_Task prompt_: Whenever a picture appears, leave it out while repeating all the other data exactly.

_Data records_:
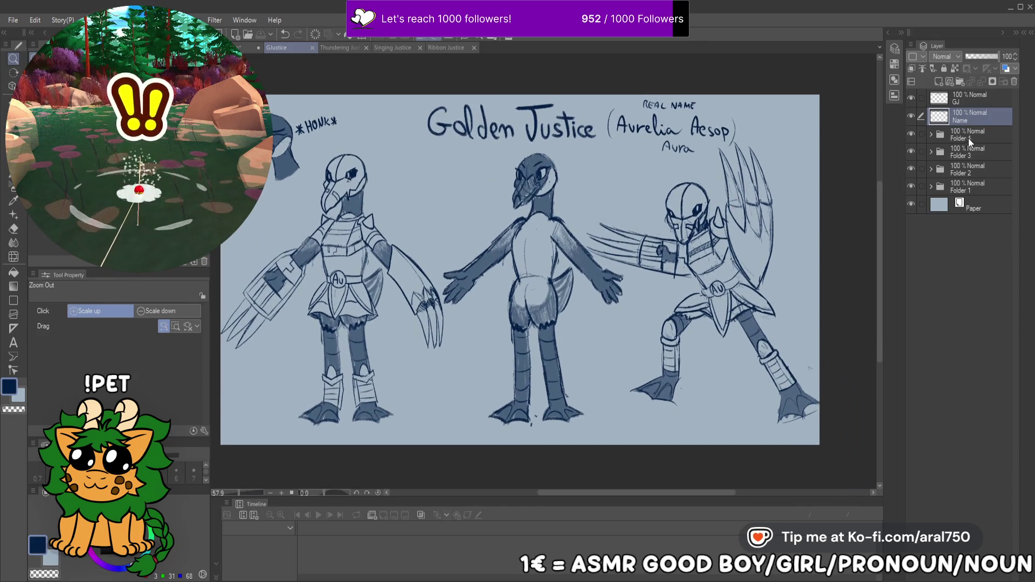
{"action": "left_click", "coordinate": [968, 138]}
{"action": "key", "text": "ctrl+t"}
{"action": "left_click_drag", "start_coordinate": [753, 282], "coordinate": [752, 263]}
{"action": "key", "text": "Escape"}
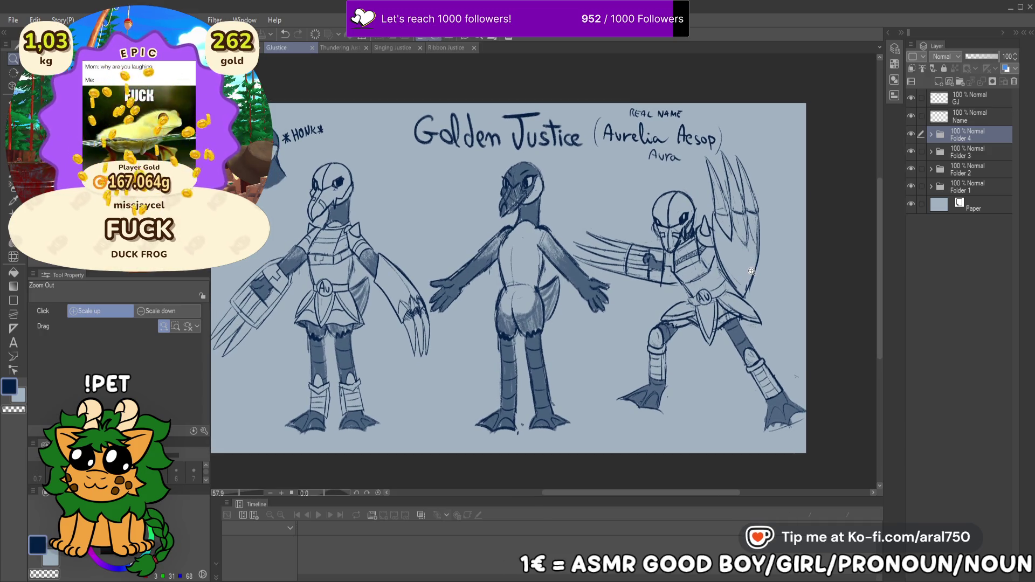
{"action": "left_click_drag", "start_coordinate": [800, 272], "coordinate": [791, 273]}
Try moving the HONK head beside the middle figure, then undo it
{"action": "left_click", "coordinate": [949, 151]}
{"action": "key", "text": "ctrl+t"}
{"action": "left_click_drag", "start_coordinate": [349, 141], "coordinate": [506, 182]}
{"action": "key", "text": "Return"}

_Output for this task_:
{"action": "left_click", "coordinate": [968, 138]}
{"action": "key", "text": "ctrl+t"}
{"action": "left_click_drag", "start_coordinate": [753, 282], "coordinate": [752, 263]}
{"action": "key", "text": "Escape"}
{"action": "left_click_drag", "start_coordinate": [800, 272], "coordinate": [791, 273]}
Try moving the HONK head beside the middle figure, then undo it
{"action": "left_click", "coordinate": [949, 151]}
{"action": "key", "text": "ctrl+t"}
{"action": "left_click_drag", "start_coordinate": [349, 141], "coordinate": [506, 182]}
{"action": "key", "text": "Return"}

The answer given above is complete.